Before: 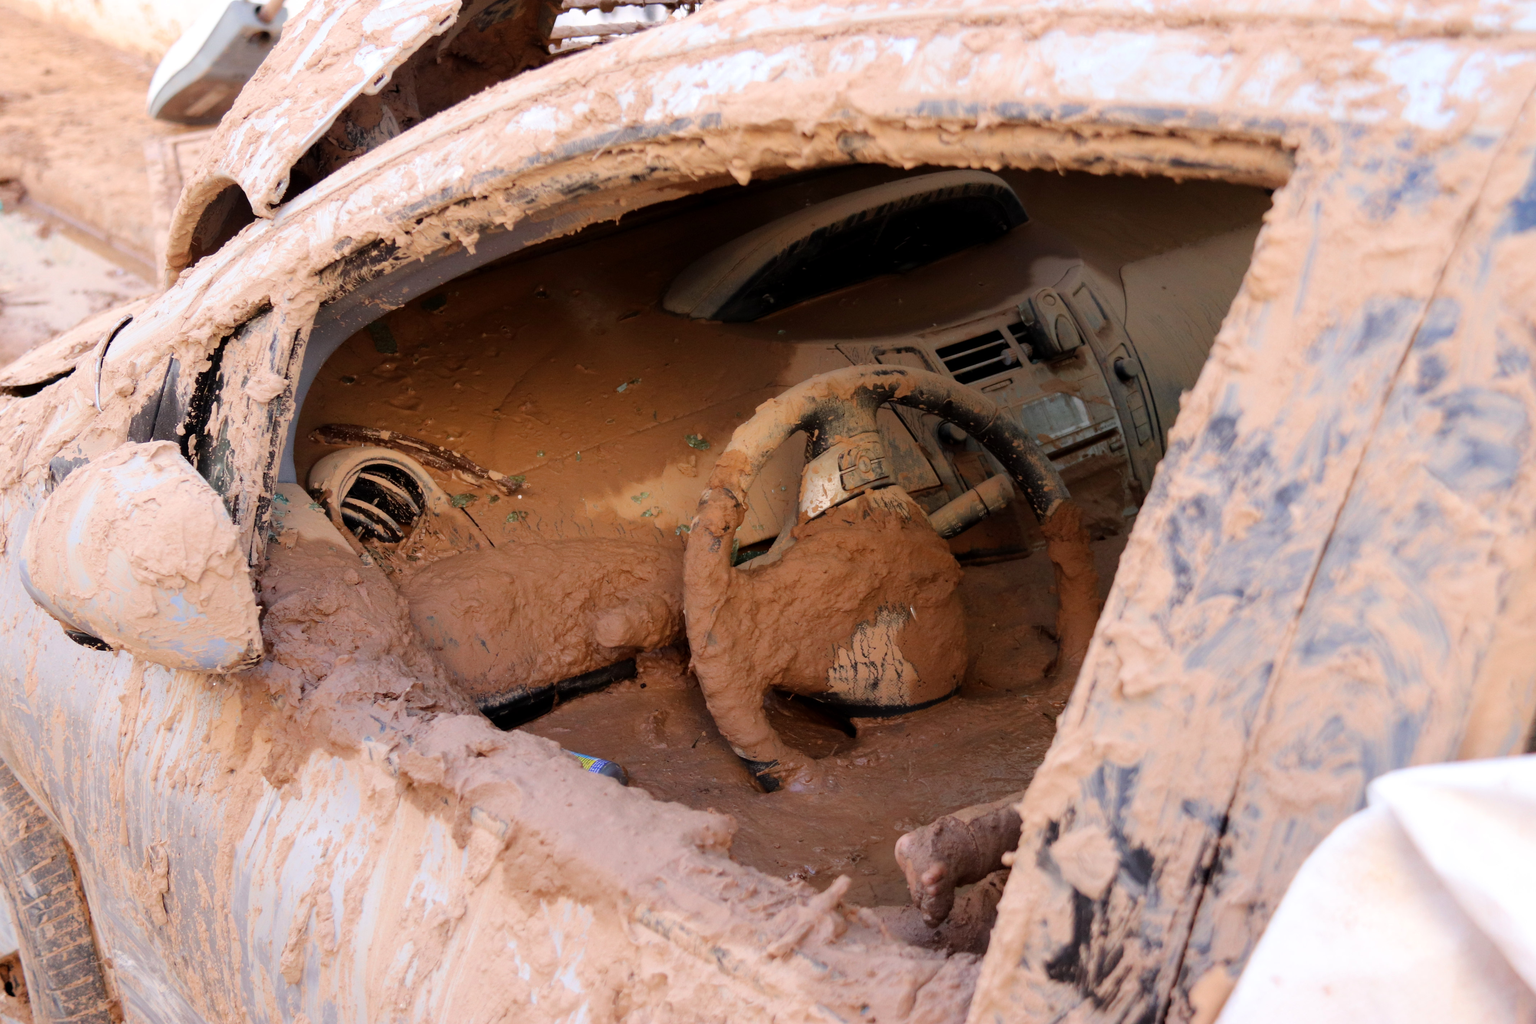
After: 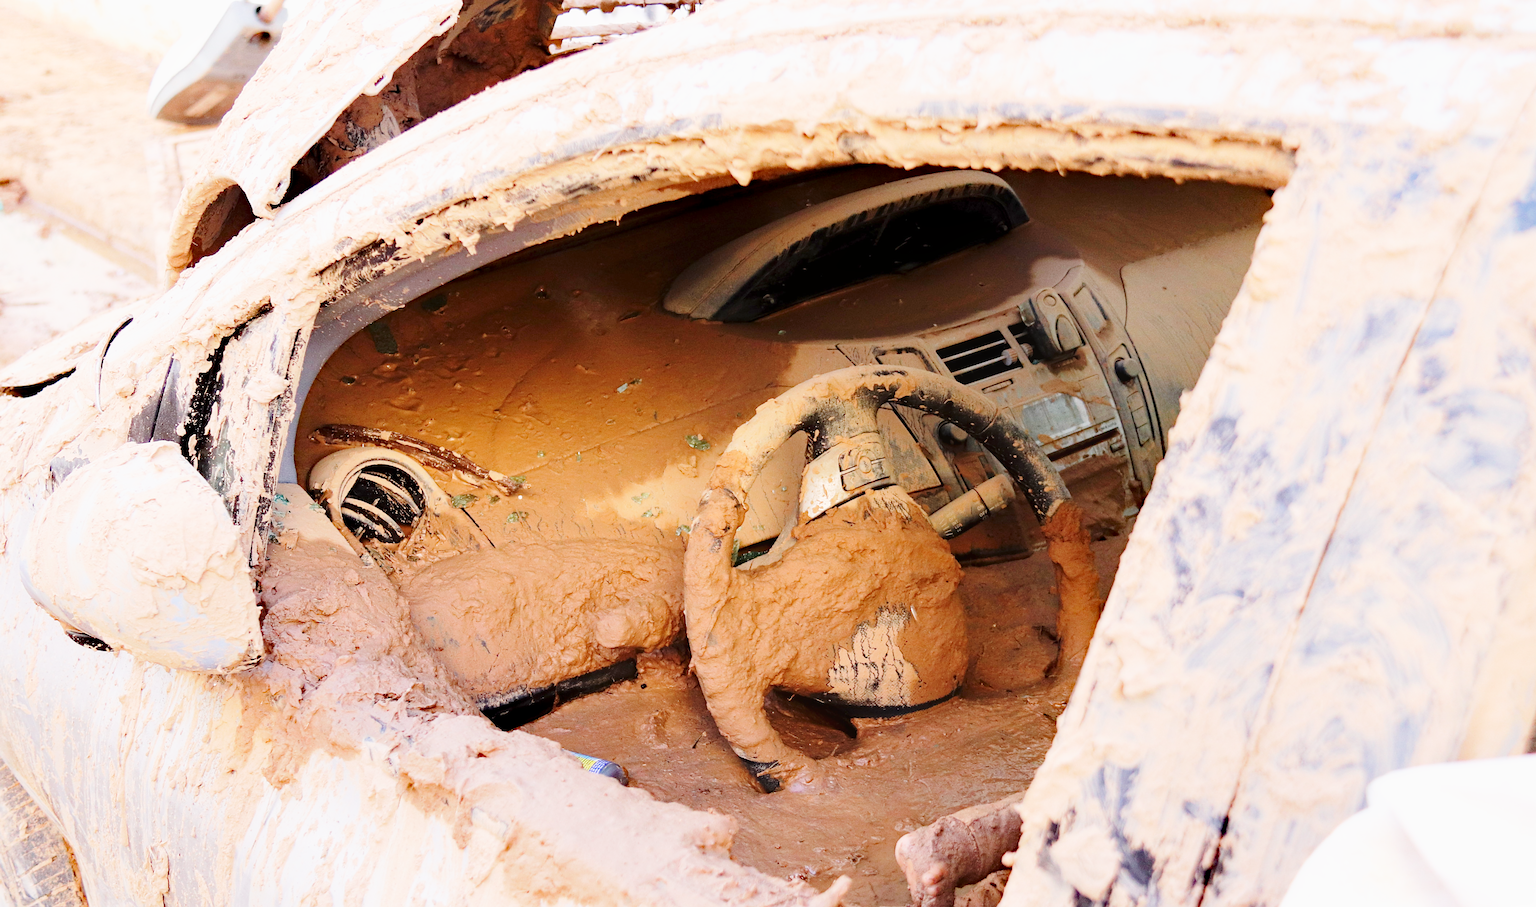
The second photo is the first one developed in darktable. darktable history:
sharpen: on, module defaults
haze removal: compatibility mode true, adaptive false
crop and rotate: top 0%, bottom 11.407%
base curve: curves: ch0 [(0, 0) (0.025, 0.046) (0.112, 0.277) (0.467, 0.74) (0.814, 0.929) (1, 0.942)], fusion 1, preserve colors none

THE EXERCISE -
Put the material above into a JSON list of strings, one string per line, with blank lines skipped and the pictures left out.

RESULT FOR THIS TASK -
[
  "Before: ",
  "After: ",
  "The second photo is the first one developed in darktable. darktable history:",
  "sharpen: on, module defaults",
  "haze removal: compatibility mode true, adaptive false",
  "crop and rotate: top 0%, bottom 11.407%",
  "base curve: curves: ch0 [(0, 0) (0.025, 0.046) (0.112, 0.277) (0.467, 0.74) (0.814, 0.929) (1, 0.942)], fusion 1, preserve colors none"
]